I’ve never run into that problem, but I usually redirect cron mail by setting a mail alias for the user running the job. That might be why.
I think cron’s MAILTO
setting is only meant for usernames. In Ubuntu 24.04 man 5 cron
says this:
If MAILTO is defined (and non-empty), mail is sent to the user so named.
The example there only sets it to a username, not a full email address.
None of that explains why it’s adding the username to the outgoing address though. It should be prepending it to whatever Postfix has myhostname
set to.
I did notice that it never really calls out the ability to send mail outside of the local spool, but mailto should work with a fully-qualified email address (and does on every other system I run and have run.)

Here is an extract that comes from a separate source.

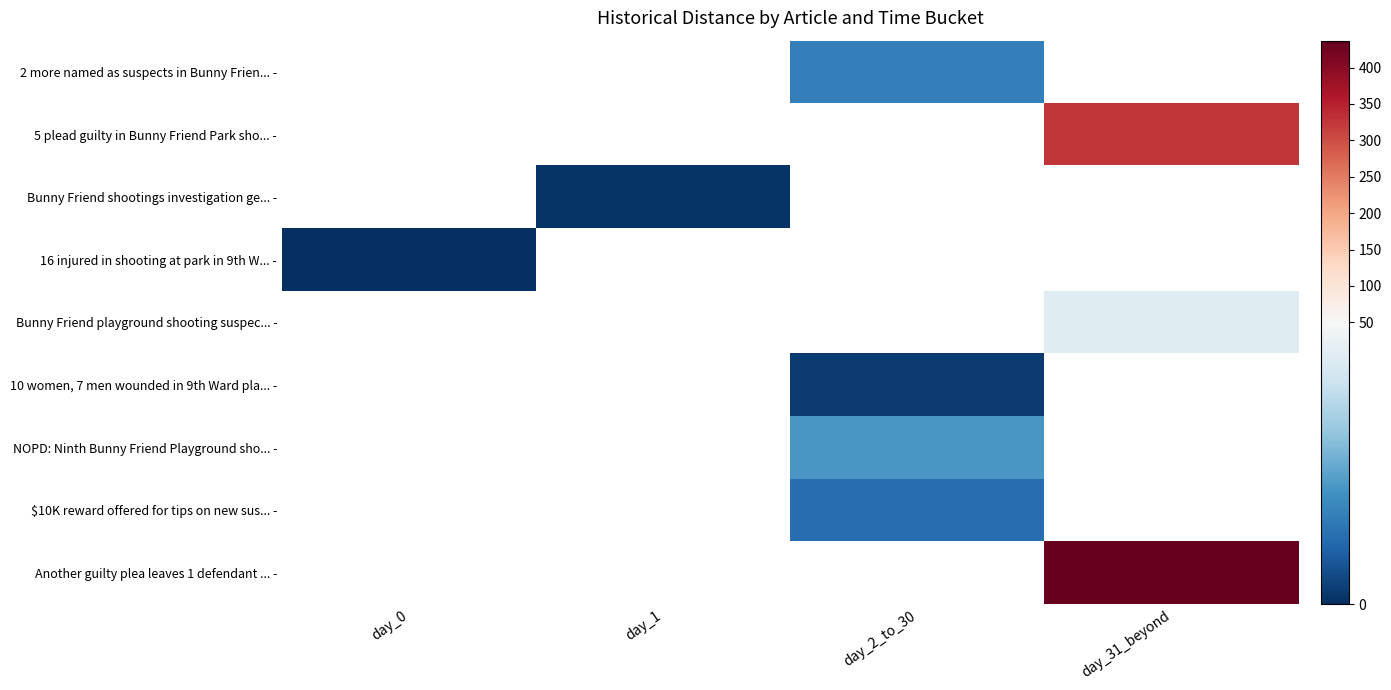

Which has a higher value, day_0 or day_31_beyond?

day_31_beyond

I have to assume there's some sort of bug in this version of cron when combined with a postfix relay running on the same machine. For now, I just have mailto set to "", and all of the jobs redirected to a file on the network where I just need to remember to look at it once in a while.
I may just remove the mailto variable altogether and see if it dumps mail into the local user spool.
I may just remove the mailto variable altogether and see if it dumps mail into the local user spool.
That’s what I would try right away. If it makes it there try setting an alias for that user.
As long as I can get the information somehow, I should be good.
It has the added benefit of removing all the errors from the mail.log...
Will make some changes later and see what happens.